According to Hoagland, Obama knows best...
Welcome to Obama's world
By Jim Hoagland
Published on Sunday, Apr 05, 2009
WASHINGTON: Only in America, did you murmur? Or was it my own thought on hearing that, on the very day Queen Elizabeth welcomed Barack and Michelle Obama to Buckingham Palace to tea, the president's impecunious Kenyan aunt had to plead with a Boston immigration judge not to be deported immediately?
That juxtaposition will tell Europeans more about this country and our new leader than all the massaged speeches, competing news conferences and carefully filigreed communiques that blossomed on Obama's first official trip to their continent — if they pay attention.
First, though, an aside: Enough already with this embarrassing deportation case against Zeituni Onyango, who won a reprieve last week to stay in Boston until next February for a full hearing on her asylum request. Her case is so unusual and so public, and her vulnerability now so high, that only the most rabid immigraphobes would take the chance of putting this 56-year-old woman in harm's way.
Obama says he has not lifted a finger to help the aunt who guided him around Kenya 20 years ago. The careful image of keeping his distance from a relative embroiled in political as well as legal controversy is consistent with the discipline and unsentimental calculation that guided Obama's hopscotch through three big diplomatic summits in four days.
For Obama, friendly behavior toward other politicians is a policymaking tool, especially when magnified by the 21st-century power of instant global imagery. Where George W. Bush may have glowered to get his way, Obama gripped and grinned and moved on to his talking points. Neither naivete (his critics' suspicion) nor innate goodness (his supporters' hope) spurred the president's visible guffawing with Russia's Dmitry Medvedev, China's Hu Jintao or France's Nicolas Sarkozy at the G-20 in London. Self-interest did.

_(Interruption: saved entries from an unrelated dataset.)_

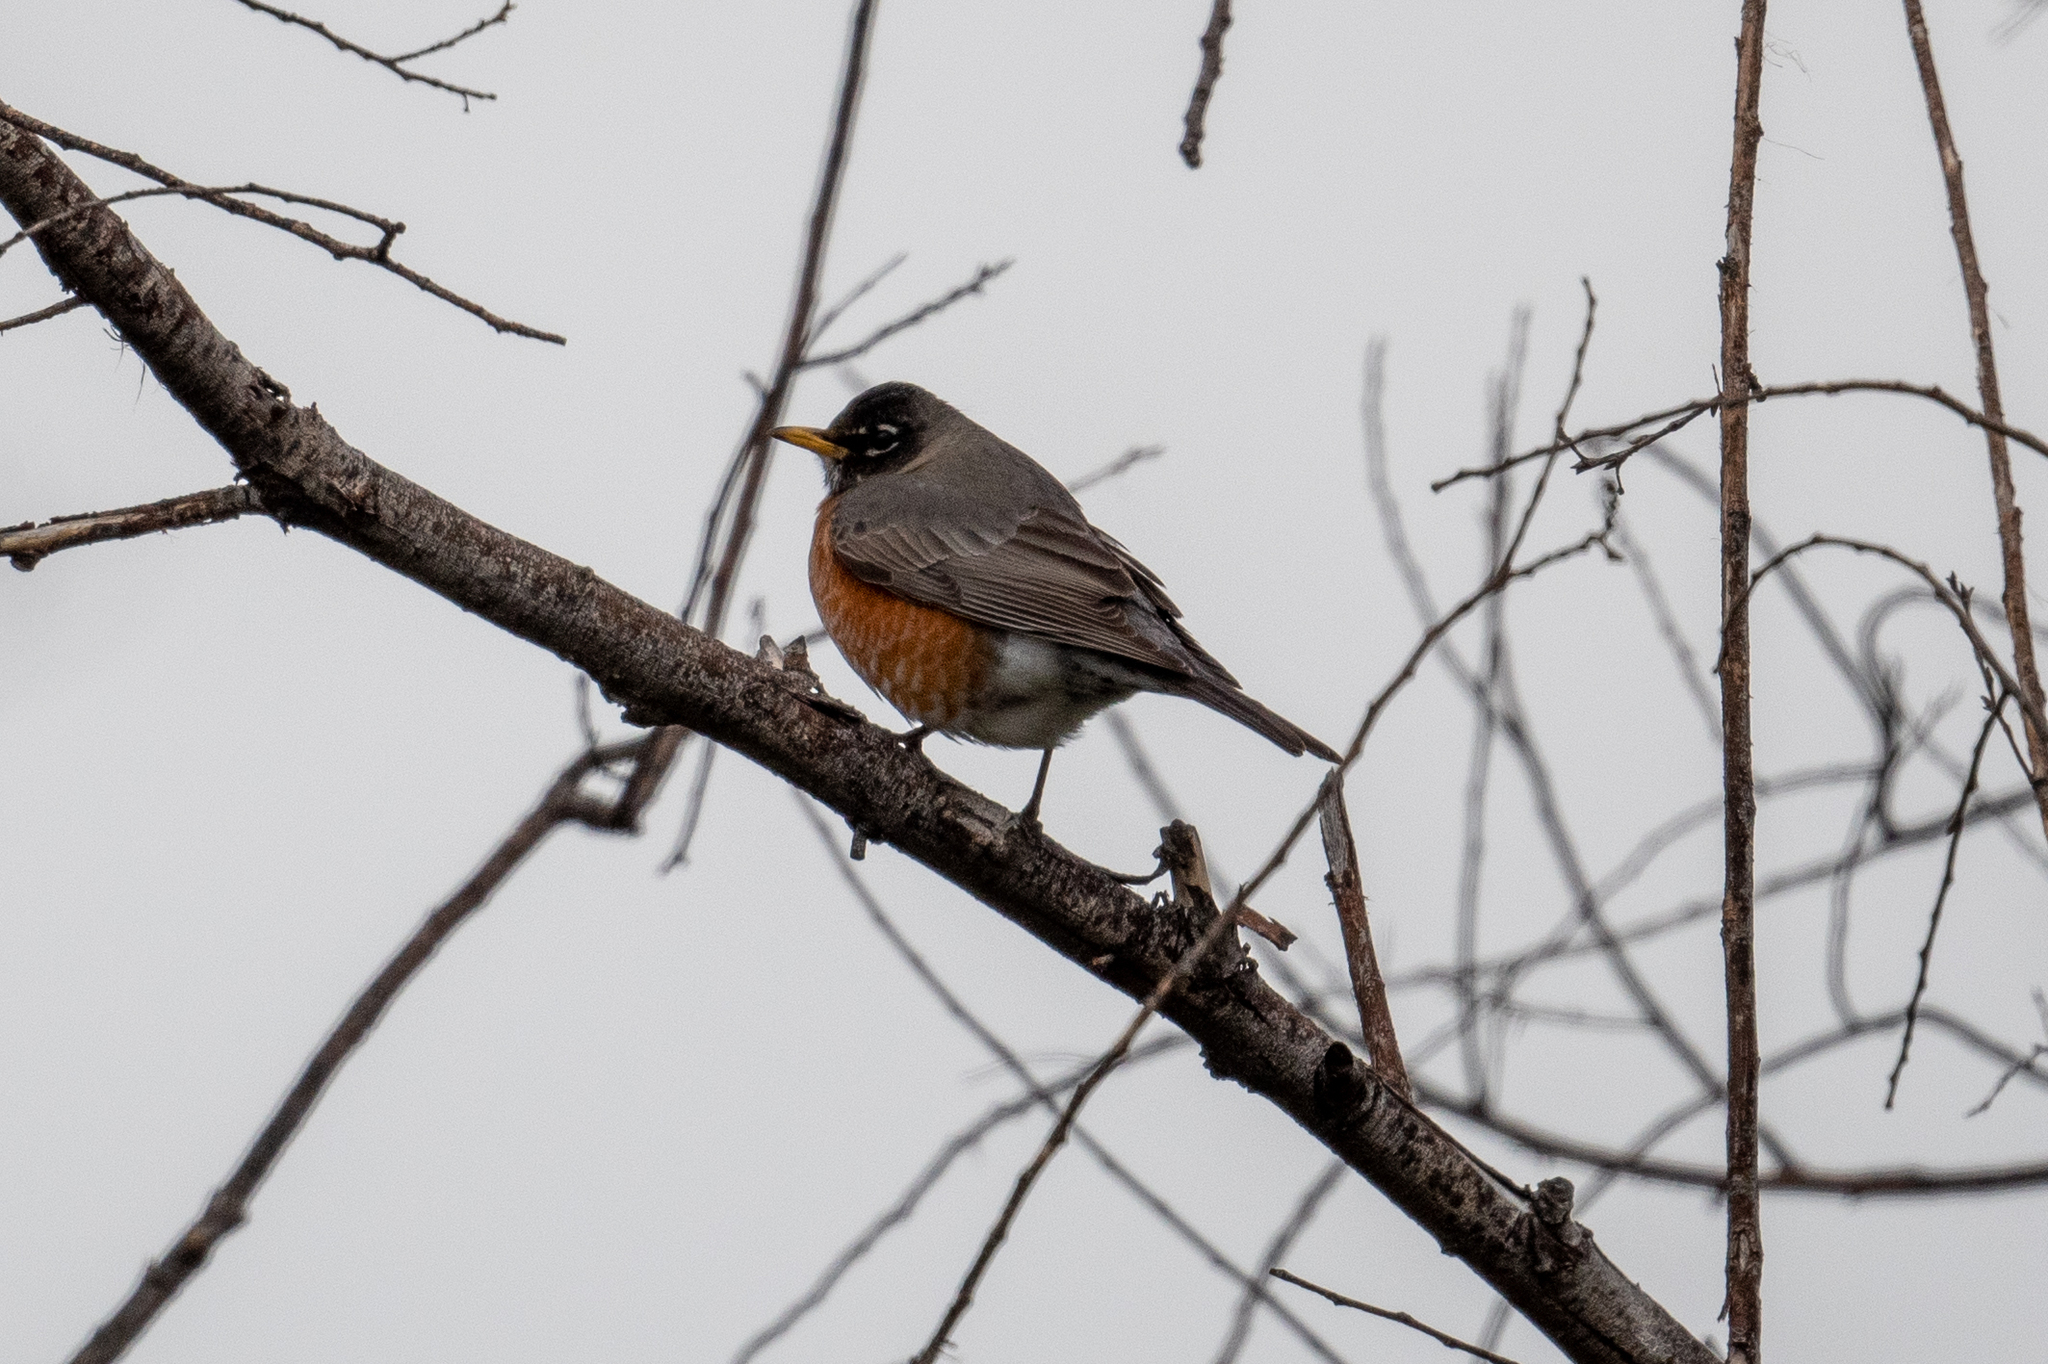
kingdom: Animalia
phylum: Chordata
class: Aves
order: Passeriformes
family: Turdidae
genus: Turdus
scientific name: Turdus migratorius
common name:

''The truth is Bush wanted to be liked. And he took it personally when he wasn't,'' said a European official who has dealt with both presidents. ''Obama doesn't seem to really care if he is liked. He has an almost royal reserve.'' And, he suggested, the self-confidence to base political relations on utility and need.
When I asked a senior diplomat from another major European nation about the ''chemistry'' between his leader and Obama, he shot back: ''What chemistry? It's nothing personal, it's just business when they talk.''
That presents a welcome change. Bush's pals played on the personal connection to make end runs around the diplomatic processes that his secretaries of state and national security advisers dreamed up. Ehud Olmert, Israel's former prime minister, used a weekly phone call with Bush to particularly damaging effect — so much so that Jim Jones, the current national security adviser, reportedly told Obama that he would take the job only if he were not similarly bypassed in communications.
Obama immediately agreed — perhaps because it would make little difference, anyway, if Dmitry or Nicolas did plead their cases with him personally.
In London, Obama did not look into Medvedev's soul but into the future. The White House is working on an elaborate plan to restore U.S. leadership on global nonproliferation and disarmament, which Bush disdained.
Obama needs Medvedev's help on that — and on devising a fallback plan of more painful sanctions for Iran if Obama's engagement effort fails. (Obama's intent to be a ''full partner'' in the Iran negotiations, and the need for commitment on a Plan B for tough sanctions will be spelled out to Russia, Britain, France, Germany and China on Wednesday by Undersecretary of State William Burns.)
Obama can be forgiven for using his first grand tour abroad to establish for foreign audiences how different he and Bush are — the heavy-breathing message contained in his nonstop promises to listen rather than lecture. Fair enough.
But with this trip, the president reaches the point of diminishing returns for that slogan — and for his team's frequent assertions that all the problems they confront were caused by Bush. Americans and foreigners alike now expect Obama to define what he learned by all that listening, and to show how he intends to apply it. Listening is not a policy.
Just as his recent decisions on U.S. troop levels in Afghanistan make that conflict Obama's war, this extended burst of summitry in Europe makes this Obama's world, for better or for worse. He approaches it with a lack of Bushian sentimentality and emotion that we can all applaud — expect perhaps for his poor aunt in Boston, and any leaders who had hoped to become Obama's Olmert.